Whole exome sequencing analysis of a patient with 45,X/46,XY mosaicism and autism spectrum disorder.
10.3760/cma.j.cn511374-20210930-00792
- Author:
Danfeng YUAN
1
;
Jian JIAO
;
Manxue ZHANG
;
Sixun LI
;
Zhuo WANG
;
Yanping YANG
;
Mingjing SITU
;
Meiwen WANG
;
Tingting LUO
;
Yi HUANG
Author Information
1. Mental Health Center, West China Hospital of Sichuan University, Chengdu, Sichuan 610041, China. huangyu@scu.edu.cn.

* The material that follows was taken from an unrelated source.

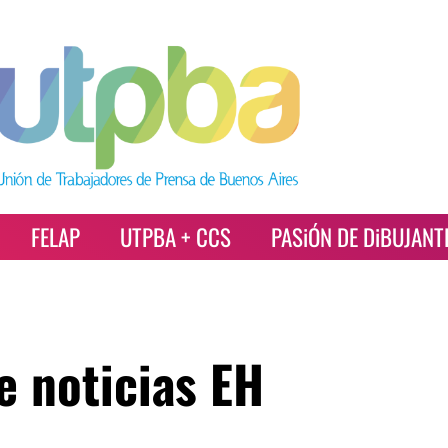
FELAP
UTPBA + CCS
PASiÓN DE DiBUJANT
e noticias EH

- Publication Type:Journal Article
- MeSH:
Autism Spectrum Disorder/genetics*;
Genomics;
Heterozygote;
Humans;
Mosaicism;
Whole Exome Sequencing
- From:
Chinese Journal of Medical Genetics
2022;39(3):297-300
- CountryChina
- Language:Chinese
-
Abstract:
OBJECTIVE:To carry out genetic testing for a patient with 45,X/46,XY mosaicism and autism spectrum disorder (ASD).
METHODS:Peripheral blood samples of the patient and his parents were collected for the extraction of genomic DNA. Trio-based whole exome sequencing and Sanger sequencing were carried out thereafter.

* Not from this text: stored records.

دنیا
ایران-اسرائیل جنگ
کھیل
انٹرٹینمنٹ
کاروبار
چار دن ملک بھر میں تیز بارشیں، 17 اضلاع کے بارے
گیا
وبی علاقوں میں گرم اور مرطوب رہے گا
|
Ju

RESULTS:The proband and his father were found to harbor a heterozygous c.4781G>A (p.Arg1594Gln) variant of the CACNA1I gene. In addition, the proband was also found to harbor a de novo c.268C>T (p.Arg90Trp) missense variant of the MTRR gene. Based on guidelines of the American College of Medical Genetics and Genomics (ACMG), the c.4781G>A (p.Arg1594Gln) variant of the CACNA1I gene was predicted to be pathogenic (PVS1, PM1, PM2, PP3), while the c.268C>T (p.Arg90Trp) variant of the MTRR gene was predicted to be of uncertain significance.
CONCLUSION:Variants of the CACNA1I and MTRR genes, together with the chromosomal mosaicism, may have predisposed to the susceptibility to the ASD in this patient.